WHAT TO DO :: Copy the items from the line with "family: Parulidae" through the end, substituting "species name" for every "scientific name" and keeping everything else the same.

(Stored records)
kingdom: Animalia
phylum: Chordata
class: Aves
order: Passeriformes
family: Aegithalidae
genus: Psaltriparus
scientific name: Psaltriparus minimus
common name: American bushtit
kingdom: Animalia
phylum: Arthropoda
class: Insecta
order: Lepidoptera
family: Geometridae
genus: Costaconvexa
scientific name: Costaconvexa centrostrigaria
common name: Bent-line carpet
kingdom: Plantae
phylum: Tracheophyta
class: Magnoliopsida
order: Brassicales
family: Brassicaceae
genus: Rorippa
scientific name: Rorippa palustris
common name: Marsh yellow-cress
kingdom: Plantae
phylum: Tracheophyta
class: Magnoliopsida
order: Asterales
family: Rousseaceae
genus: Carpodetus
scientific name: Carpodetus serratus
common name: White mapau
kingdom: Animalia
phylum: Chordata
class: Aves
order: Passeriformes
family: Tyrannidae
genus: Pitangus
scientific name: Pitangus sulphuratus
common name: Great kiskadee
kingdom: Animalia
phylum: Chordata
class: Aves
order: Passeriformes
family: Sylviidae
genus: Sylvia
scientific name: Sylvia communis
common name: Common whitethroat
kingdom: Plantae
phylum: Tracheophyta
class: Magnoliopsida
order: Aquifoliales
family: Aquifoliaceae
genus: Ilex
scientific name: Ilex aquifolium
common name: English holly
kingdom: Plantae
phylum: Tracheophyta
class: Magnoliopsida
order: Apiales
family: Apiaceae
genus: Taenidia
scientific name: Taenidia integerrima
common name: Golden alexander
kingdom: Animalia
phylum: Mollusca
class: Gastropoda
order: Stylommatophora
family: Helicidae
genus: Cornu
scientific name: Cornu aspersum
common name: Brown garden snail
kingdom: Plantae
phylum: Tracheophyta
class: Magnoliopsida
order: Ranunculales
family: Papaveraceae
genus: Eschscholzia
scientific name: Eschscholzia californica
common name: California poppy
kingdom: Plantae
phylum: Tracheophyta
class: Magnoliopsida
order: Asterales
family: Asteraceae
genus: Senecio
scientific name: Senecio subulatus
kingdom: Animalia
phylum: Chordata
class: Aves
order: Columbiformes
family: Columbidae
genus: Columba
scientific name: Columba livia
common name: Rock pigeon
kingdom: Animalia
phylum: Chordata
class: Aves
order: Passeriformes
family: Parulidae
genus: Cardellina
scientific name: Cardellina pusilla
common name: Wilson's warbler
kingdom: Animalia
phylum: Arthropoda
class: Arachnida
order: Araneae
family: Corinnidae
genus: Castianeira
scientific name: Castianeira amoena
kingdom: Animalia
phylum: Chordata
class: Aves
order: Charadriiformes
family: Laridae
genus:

ANSWER TO THIS TASK ::
family: Parulidae
genus: Cardellina
species name: Cardellina pusilla
common name: Wilson's warbler
kingdom: Animalia
phylum: Arthropoda
class: Arachnida
order: Araneae
family: Corinnidae
genus: Castianeira
species name: Castianeira amoena
kingdom: Animalia
phylum: Chordata
class: Aves
order: Charadriiformes
family: Laridae
genus:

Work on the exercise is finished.